Arguably one of Anderson’s greatest films is The Royal Tenenbaums, which features a star-studded cast, including Gwyneth Paltrow, Gene Hackman, and Angelica Huston, playing members of a dysfunctional family living in 1970s New York. Anderson and co-writer Owen Wilson (who also portrayed Eli Cash in the film) were nominated for Best Original Screenplay by the Academy Awards, however, they lost to Julian Fellowes for Gosford Park.

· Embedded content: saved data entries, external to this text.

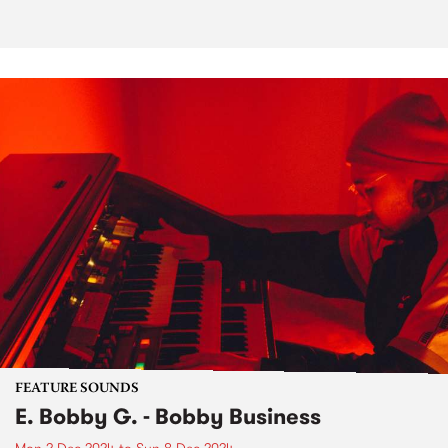
FEATURE SOUNDS
E. Bobby G. - Bobby Business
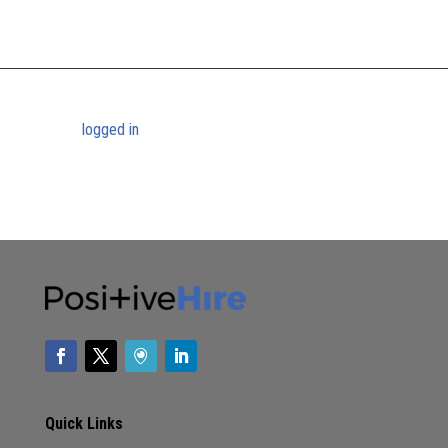
[…] women of color, the final straw is the inequality in household duties,
homeschooling, and childcare responsibilities they must take…
Submit a Comment
You must be
logged in
to post a comment.
Quick Links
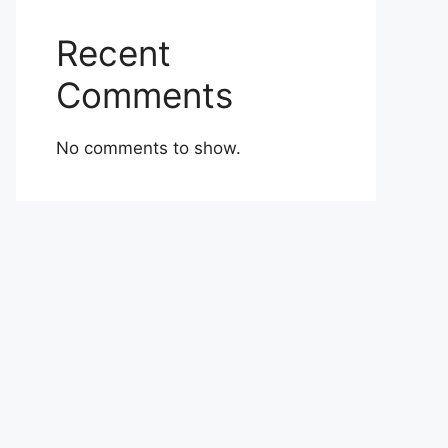
Recent
Comments
No comments to show.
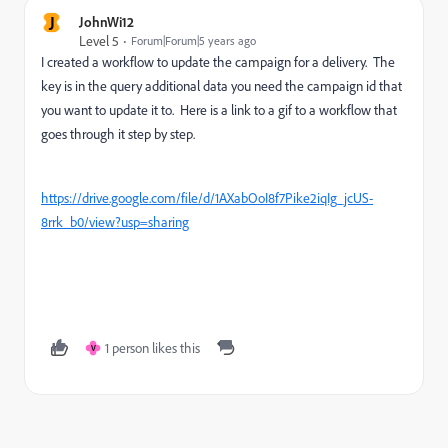
J
JohnWi12
Level 5
Forum|Forum|5 years ago
I created a workflow to update the campaign for a delivery. The
key is in the query additional data you need the campaign id that
you want to update it to. Here is a link to a gif to a workflow that
goes through it step by step.
https://drive.google.com/file/d/1AXabOoI8f7Pike2iqIg_jcUS-
8rrk_b0/view?usp=sharing
1 person likes this
V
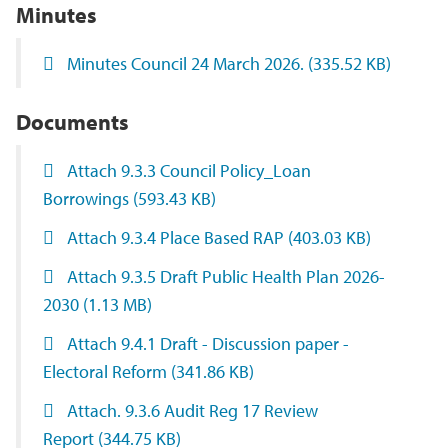
Minutes
Minutes Council 24 March 2026.
(335.52 KB)
Documents
Attach 9.3.3 Council Policy_Loan
Borrowings
(593.43 KB)
Attach 9.3.4 Place Based RAP
(403.03 KB)
Attach 9.3.5 Draft Public Health Plan 2026-
2030
(1.13 MB)
Attach 9.4.1 Draft - Discussion paper -
Electoral Reform
(341.86 KB)
Attach. 9.3.6 Audit Reg 17 Review
Report
(344.75 KB)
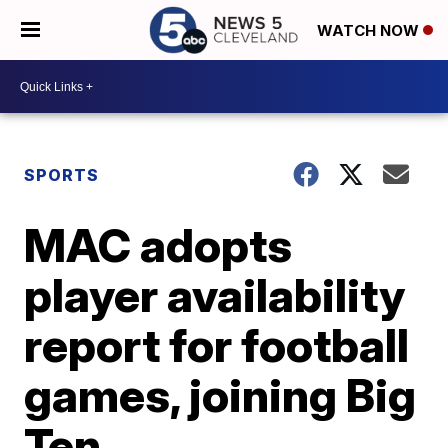
WATCH NOW
SPORTS
MAC adopts
player availability
report for football
games, joining Big
Ten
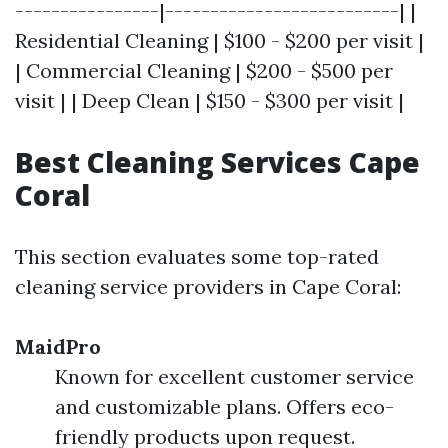
----------------|--------------------------| |
Residential Cleaning | $100 - $200 per visit |
| Commercial Cleaning | $200 - $500 per
visit | | Deep Clean | $150 - $300 per visit |
Best Cleaning Services Cape
Coral
This section evaluates some top-rated
cleaning service providers in Cape Coral:
MaidPro
Known for excellent customer service
and customizable plans. Offers eco-
friendly products upon request.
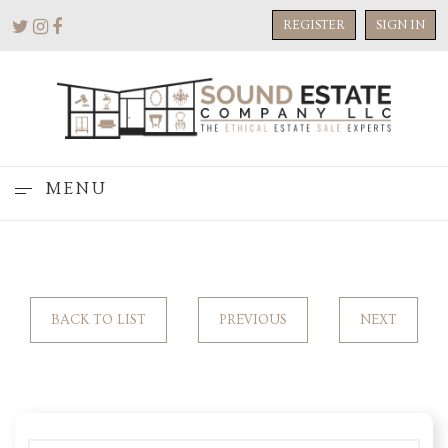
REGISTER
SIGN IN
MENU
BACK TO LIST
PREVIOUS
NEXT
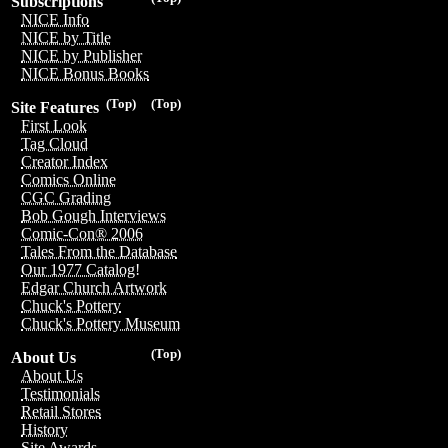
Subscriptions
NICE Info
NICE by Title
NICE by Publisher
NICE Bonus Books
(Top)
(Top)
Site Features
First Look
Tag Cloud
Creator Index
Comics Online
CGC Grading
Bob Gough Interviews
Comic-Con® 2006
Tales From the Database
Our 1977 Catalog!
Edgar Church Artwork
Chuck's Pottery
Chuck's Pottery Museum
(Top)
About Us
About Us
Testimonials
Retail Stores
History
Site Awards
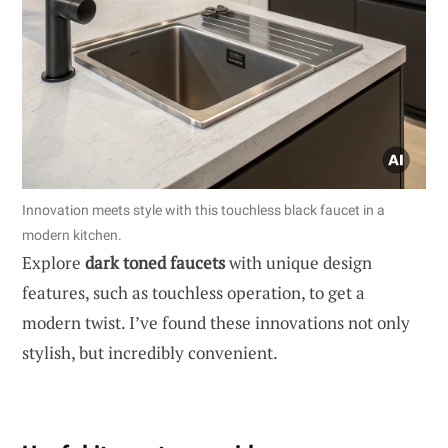
Innovation meets style with this touchless black faucet in a
modern kitchen.
Explore
dark toned faucets
with unique design
features, such as touchless operation, to get a
modern twist. I’ve found these innovations not only
stylish, but incredibly convenient.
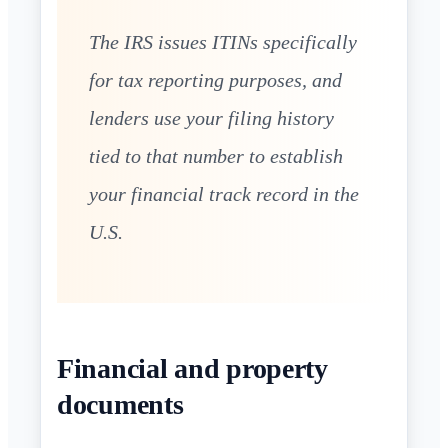
The IRS issues ITINs specifically
for tax reporting purposes, and
lenders use your filing history
tied to that number to establish
your financial track record in the
U.S.
Financial and property
documents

Anderson subtly inserts himself into the chaos of the Tenenbaum family through the appearance of his hand, stamping a library card in the film’s memorable opening sequence which details each member of the family. The director can also be heard as a TV commentator during Richie’s (Luke Wilson) tennis match.

Fantastic Mr Fox (2009)

Co-written with Marriage Story director Noah Baumbach, Wes Anderson took his first foray into stop-motion animation with his delightful feature Fantastic Mr. Fox. The film features George Clooney as Mr. Fox whose continuous thieving results in him (and his family) being hunted down by three human farmers, (Boggis, Bunce, and Bean).

Big fans of the director’s first of two animated films, (Anderson’s second animated film, Isle of Dogs, was released in 2018) may already have recognised Anderson’s voice as the real estate agent Stan Weasel in Fantastic Mr Fox. Not only does he sell Mr. Fox the house inside the tree, but appears later on to aid the animals in a rescue operation. Anderson even accepted a Special Filmmaking Achievement Award from the National Board of Review in the style of Stan Weasel.

Rushmore (1998)

In 1998, Anderson tried his hand at coming-of-age comedy drama, starring Jason Schwartzman in his film debut, playing the eccentric Max Fischer. Also co-written by Owen Wilson, the film was successful in its critical reception, and Anderson went on to win Best Director for his film at the Independent Spirit Awards in 1999, with Bill Murray also winning their Best Supporting Actor – Motion Picture for his role as Herman Blume.

Beady-eyed viewers may be able to spot Anderson sitting outside in the background on the grass behind Max, just after the play. You may also recognise his voice as the first to speak in the film, during Max’s dream, attempting to solve an equation.

Bottle Rocket (1996)

Anderson’s first feature-length film, Bottle Rocket, a crime comedy that does not exactly retain the aesthetic sensibilities that the director has become known for, performed rather poorly at the box office, however, it garnered a fair amount of critical praise. The film put Anderson on the map, launching the career of one of today’s most well-loved directors. Even Martin Scorsese labelled Bottle Rocket as one of his top ten favourite films of the 1990s.

The film is based upon his black-and-white early short of the same name, shot in 1992 and released at Sundance Film Festival two years later. However, in the 1996 version, Anderson can be spotted sitting on the bus seat directly behind Owen Wilson’s Dignan, and Luke Wilson’s Anthony, after being released from a mental hospital.